About this task. State how many lines in the data below contain the string "dans", treating uppercase and lowercase as different. Give only the number.

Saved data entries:
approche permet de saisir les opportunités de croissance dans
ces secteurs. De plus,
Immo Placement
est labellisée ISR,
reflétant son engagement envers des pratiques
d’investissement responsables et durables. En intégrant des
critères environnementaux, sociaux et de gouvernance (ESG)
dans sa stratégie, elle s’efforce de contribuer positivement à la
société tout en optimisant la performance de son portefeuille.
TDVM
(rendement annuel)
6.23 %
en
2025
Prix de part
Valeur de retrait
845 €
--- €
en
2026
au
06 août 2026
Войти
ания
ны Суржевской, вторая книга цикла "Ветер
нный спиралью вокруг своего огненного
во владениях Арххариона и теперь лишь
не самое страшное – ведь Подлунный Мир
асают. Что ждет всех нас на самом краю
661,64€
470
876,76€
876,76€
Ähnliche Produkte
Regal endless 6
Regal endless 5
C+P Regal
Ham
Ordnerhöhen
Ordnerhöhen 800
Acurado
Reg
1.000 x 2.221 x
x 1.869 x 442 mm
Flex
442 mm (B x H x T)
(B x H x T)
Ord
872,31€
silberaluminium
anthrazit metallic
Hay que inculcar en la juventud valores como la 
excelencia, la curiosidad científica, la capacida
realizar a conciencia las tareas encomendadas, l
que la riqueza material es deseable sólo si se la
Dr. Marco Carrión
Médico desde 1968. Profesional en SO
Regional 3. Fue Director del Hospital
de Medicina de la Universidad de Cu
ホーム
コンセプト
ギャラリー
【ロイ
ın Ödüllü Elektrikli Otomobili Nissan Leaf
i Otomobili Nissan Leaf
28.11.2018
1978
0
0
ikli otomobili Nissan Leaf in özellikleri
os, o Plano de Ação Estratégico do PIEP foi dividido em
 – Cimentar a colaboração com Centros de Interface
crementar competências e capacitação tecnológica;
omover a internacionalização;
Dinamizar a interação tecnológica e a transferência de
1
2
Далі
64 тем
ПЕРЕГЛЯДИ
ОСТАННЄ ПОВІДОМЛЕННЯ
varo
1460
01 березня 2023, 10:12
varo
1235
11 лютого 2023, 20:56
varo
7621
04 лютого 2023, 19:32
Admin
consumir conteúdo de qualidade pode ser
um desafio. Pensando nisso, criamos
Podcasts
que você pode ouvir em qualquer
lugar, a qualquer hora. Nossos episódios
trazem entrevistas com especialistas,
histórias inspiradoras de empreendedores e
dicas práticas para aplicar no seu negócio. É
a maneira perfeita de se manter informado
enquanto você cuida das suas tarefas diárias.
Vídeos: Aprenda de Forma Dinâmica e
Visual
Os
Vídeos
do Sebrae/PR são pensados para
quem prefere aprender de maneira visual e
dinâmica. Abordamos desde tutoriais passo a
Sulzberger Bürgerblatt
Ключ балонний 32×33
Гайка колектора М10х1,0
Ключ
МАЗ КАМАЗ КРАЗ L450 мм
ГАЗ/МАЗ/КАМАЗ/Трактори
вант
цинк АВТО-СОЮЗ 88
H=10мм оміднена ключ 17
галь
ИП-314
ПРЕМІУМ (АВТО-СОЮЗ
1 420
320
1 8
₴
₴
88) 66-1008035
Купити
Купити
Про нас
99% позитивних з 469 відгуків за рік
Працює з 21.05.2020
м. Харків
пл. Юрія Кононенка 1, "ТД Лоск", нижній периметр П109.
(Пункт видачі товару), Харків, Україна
...
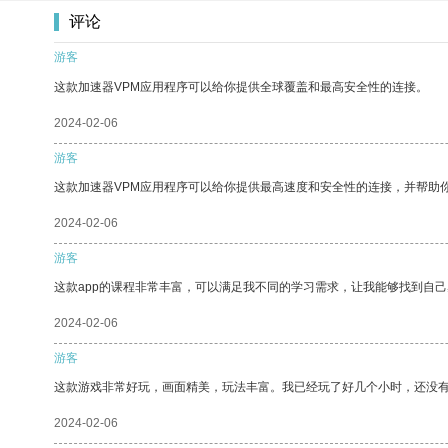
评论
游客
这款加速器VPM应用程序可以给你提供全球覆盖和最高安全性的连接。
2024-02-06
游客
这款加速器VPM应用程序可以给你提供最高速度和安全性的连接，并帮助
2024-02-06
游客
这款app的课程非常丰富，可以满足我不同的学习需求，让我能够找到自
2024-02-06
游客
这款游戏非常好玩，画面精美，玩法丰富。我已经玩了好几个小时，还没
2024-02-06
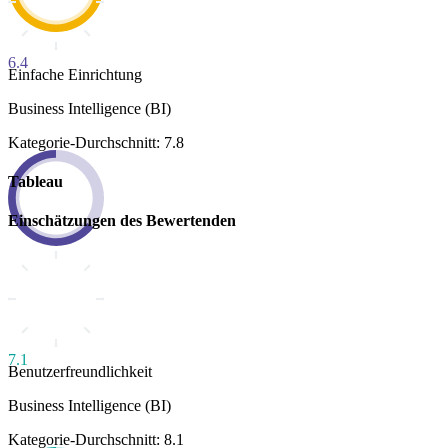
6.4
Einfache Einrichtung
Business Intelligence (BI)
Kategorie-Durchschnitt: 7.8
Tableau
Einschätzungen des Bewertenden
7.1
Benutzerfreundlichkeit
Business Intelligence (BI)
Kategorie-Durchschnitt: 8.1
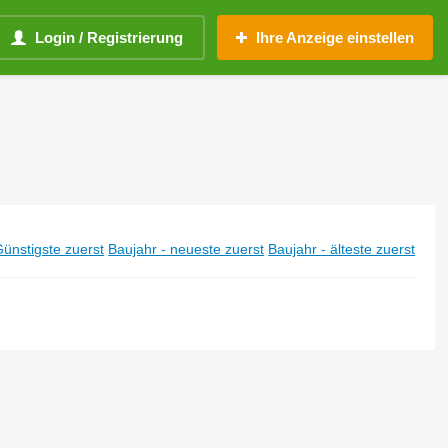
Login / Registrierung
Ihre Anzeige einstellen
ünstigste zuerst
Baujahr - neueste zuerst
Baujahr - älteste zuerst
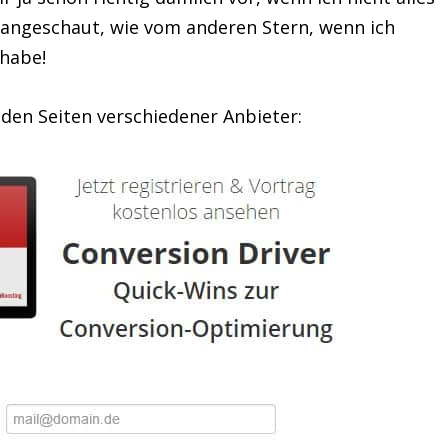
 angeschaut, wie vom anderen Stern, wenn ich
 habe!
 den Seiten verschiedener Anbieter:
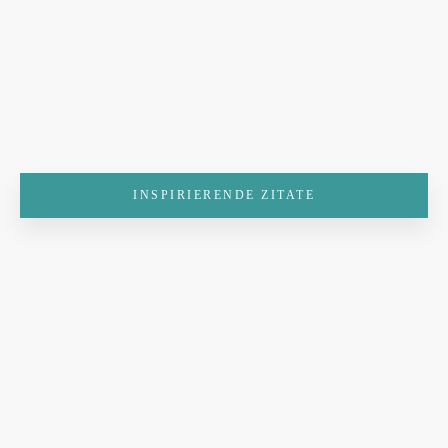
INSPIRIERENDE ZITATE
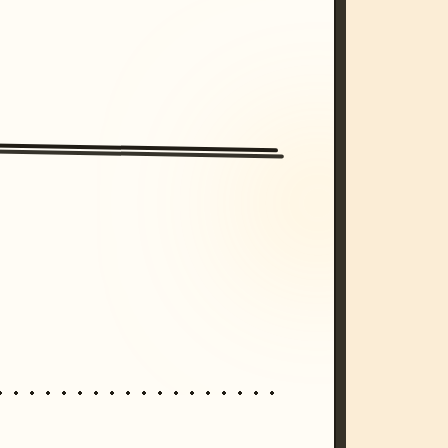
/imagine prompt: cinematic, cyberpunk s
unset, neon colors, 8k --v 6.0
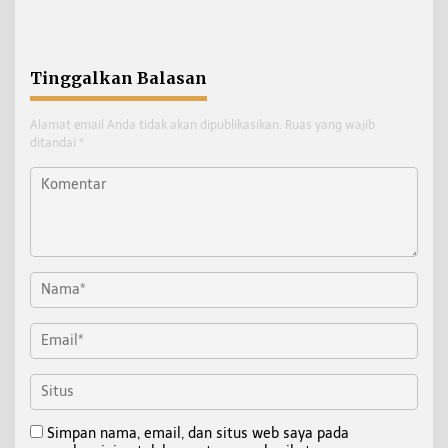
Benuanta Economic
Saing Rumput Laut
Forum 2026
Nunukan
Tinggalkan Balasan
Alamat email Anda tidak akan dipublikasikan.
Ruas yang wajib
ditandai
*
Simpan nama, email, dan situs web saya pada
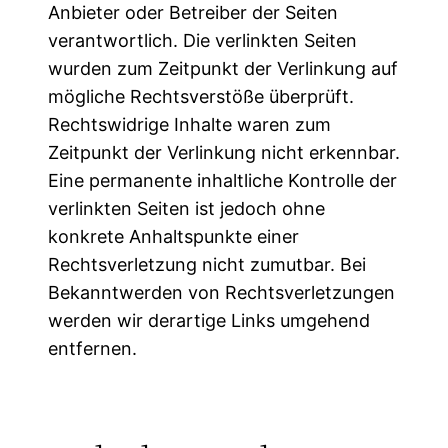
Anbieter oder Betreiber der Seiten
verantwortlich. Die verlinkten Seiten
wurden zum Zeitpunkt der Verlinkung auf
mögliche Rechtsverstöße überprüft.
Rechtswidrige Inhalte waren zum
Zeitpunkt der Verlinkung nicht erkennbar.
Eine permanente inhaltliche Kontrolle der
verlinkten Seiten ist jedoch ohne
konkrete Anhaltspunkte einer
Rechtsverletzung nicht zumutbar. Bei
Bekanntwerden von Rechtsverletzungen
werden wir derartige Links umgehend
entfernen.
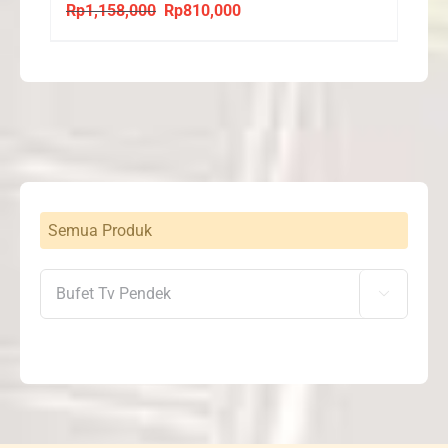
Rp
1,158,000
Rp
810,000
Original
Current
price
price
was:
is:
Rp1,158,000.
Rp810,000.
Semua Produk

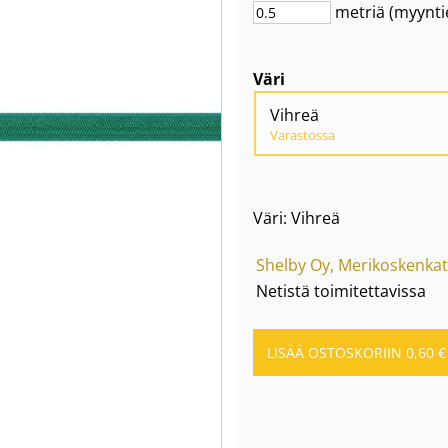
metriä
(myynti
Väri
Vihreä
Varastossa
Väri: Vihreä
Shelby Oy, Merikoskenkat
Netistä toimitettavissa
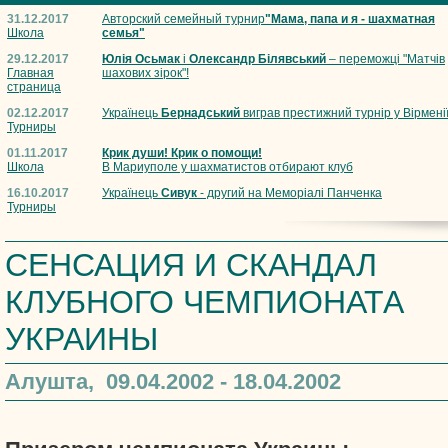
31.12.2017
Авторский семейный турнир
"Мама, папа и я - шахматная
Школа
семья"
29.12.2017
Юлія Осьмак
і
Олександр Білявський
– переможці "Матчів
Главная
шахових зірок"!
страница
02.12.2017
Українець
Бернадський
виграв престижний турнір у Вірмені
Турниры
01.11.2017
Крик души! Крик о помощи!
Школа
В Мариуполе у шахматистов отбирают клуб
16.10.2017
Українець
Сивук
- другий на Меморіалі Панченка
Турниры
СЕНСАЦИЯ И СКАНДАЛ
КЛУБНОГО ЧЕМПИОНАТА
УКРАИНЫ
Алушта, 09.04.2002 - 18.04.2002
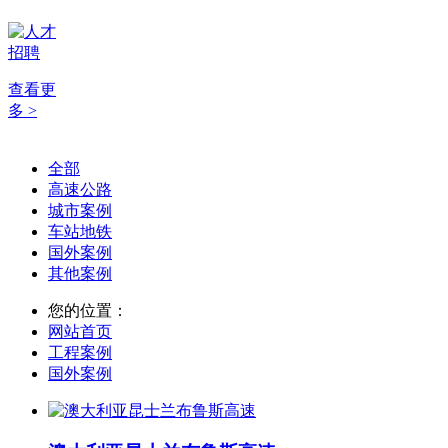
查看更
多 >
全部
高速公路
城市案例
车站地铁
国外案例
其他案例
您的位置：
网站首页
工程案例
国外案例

Result of the exercise. 2